According to a VantageScore survey, the average credit card amount in May 2022 was $5,219, an increase of about $500 from the previous year. According to the analysis, delinquencies on credit cards, or late payments of 30 to 90 days, have been increasing since the spring of 2021, along with account balances.
According to Credit Karma CEO Kenneth Lin, consumer delinquencies are on the rise again. They have practically increased since the trough of the pandemic, which is alarming.
Set up automatic payments so that at least the minimum amount required (or better yet, a little extra money) is deducted from your bank account and sent directly to the card issuer each month to ensure that you pay your credit card bills on time.
Then mark the days the money will be withdrawn and the payment due date by setting reminders and calendar alerts on your phone, laptop or physical calendar. Check again on both dates to ensure that the transaction and payment have been completed.
Avoid late fees as they can cost you up to $30 for the first offense and $41 for subsequent ones. To avoid interest charges, try to pay the balance in full each month if possible.
- Avoid using personal loans or the “buy now, pay later” strategy.
Some customers may decide to use a personal loan to consolidate their credit card debt. Depending on your credit score, the interest rate on a personal loan may be cheaper than your current credit card. In general, the lower the rate, the higher your score. Personal loan interest rates currently range from 3% to 36%, according to Bankrate.
Personal loan rates, on the other hand, are variable and will rise if the Fed raises interest rates. Your credit history can benefit from regular, on-time payments on your personal loan.
However, some credit experts are concerned that after consumers switch their balance to a personal loan, some may start racking up credit card debt again. You might want to have someone hide the cards for those of you who might be tempted to do so.

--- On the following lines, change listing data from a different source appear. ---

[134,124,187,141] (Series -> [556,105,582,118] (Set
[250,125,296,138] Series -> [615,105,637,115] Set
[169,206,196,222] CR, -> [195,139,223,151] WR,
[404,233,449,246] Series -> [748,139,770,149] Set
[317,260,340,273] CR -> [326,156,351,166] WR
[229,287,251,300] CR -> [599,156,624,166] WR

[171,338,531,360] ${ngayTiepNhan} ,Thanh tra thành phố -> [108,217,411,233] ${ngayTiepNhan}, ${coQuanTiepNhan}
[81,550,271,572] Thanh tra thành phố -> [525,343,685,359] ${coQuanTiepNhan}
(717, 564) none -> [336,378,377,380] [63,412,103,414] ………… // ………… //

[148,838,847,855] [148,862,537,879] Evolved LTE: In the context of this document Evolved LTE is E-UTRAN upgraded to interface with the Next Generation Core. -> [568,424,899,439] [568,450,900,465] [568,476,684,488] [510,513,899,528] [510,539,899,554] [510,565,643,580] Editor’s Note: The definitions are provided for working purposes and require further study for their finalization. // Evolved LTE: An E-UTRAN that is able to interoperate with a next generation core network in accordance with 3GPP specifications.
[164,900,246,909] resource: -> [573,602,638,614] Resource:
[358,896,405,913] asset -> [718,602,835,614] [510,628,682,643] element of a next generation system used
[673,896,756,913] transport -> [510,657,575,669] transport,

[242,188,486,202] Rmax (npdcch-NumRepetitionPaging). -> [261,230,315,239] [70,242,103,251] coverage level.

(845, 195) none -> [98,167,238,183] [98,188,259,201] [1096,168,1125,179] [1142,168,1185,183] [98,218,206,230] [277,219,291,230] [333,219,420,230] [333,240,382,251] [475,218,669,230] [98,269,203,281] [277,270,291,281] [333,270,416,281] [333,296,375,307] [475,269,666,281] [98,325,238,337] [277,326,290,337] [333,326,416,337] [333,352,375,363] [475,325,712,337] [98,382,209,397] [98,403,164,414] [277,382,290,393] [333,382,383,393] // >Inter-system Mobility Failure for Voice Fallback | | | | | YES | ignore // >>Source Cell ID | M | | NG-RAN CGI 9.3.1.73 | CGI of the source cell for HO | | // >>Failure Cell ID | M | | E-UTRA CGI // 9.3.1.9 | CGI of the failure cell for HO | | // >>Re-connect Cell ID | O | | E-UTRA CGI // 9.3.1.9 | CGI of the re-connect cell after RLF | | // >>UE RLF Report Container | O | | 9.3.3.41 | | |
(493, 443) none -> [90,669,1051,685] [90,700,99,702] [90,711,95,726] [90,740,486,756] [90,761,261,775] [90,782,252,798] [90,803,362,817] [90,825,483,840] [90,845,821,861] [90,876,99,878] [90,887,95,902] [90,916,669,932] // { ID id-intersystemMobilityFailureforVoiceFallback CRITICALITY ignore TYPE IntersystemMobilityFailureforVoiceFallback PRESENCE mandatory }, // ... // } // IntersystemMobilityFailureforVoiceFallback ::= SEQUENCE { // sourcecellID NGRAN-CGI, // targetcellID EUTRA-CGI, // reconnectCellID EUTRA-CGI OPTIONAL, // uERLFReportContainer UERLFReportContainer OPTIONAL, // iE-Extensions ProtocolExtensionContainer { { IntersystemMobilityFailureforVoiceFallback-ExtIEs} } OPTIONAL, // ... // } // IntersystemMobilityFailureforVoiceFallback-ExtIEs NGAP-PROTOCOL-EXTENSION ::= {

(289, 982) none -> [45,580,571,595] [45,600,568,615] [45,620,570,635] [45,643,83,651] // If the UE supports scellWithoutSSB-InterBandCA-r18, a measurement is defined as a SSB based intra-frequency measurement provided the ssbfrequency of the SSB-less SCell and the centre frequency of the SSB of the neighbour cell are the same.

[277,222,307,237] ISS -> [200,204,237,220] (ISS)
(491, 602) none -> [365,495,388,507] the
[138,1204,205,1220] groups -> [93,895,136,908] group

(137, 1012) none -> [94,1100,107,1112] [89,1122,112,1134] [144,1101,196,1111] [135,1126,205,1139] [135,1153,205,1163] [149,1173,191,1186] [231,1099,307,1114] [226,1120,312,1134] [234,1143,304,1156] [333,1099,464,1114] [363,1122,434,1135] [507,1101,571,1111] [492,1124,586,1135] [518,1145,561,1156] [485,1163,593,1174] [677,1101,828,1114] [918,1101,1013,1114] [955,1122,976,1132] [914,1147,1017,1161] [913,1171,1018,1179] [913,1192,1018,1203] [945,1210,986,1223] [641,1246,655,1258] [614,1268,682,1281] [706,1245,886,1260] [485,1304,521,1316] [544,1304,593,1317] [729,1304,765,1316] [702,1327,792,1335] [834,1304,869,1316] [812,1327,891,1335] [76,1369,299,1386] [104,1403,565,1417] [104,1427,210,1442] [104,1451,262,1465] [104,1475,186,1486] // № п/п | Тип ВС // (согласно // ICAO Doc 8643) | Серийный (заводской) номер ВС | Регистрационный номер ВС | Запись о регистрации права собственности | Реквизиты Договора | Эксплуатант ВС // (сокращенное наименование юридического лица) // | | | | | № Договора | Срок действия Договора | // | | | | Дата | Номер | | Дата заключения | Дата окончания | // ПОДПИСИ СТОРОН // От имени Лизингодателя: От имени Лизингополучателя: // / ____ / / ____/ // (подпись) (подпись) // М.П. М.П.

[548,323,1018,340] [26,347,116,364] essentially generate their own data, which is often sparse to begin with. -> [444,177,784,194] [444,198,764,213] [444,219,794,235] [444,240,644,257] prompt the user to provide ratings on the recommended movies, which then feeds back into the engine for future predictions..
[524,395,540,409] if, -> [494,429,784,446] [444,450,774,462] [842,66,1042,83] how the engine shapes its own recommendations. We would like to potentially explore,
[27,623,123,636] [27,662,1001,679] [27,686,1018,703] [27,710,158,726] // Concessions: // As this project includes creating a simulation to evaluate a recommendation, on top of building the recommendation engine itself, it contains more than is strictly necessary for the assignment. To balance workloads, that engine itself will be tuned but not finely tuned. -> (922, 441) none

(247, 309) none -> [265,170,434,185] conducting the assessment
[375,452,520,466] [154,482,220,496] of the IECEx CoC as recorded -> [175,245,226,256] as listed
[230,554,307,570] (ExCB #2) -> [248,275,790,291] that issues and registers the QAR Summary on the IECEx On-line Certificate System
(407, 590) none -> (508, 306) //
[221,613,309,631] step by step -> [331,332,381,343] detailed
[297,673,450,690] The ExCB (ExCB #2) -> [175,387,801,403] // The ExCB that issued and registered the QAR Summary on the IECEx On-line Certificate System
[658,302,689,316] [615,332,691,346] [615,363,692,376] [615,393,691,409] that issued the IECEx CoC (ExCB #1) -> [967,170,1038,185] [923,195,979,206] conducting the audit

Meanwhile, research from Experian found that four out of five consumers said they use BNPL to avoid credit card debt as buy-now-pay-later products grow in popularity. With BNPL, it can be attractive to be able to purchase products with what are essentially short-term loans, pay a deposit, and then pay in three further installments over a six-week period.
But generally, BNPL products do not submit your payment information to the major credit bureaus (Equifax, Experian, and TransUnion). However, they can notify them if you skip a payment and are behind on your payments. Therefore, having a good payment history won’t help your credit, and bad information can show up on your credit report and lower your credit score.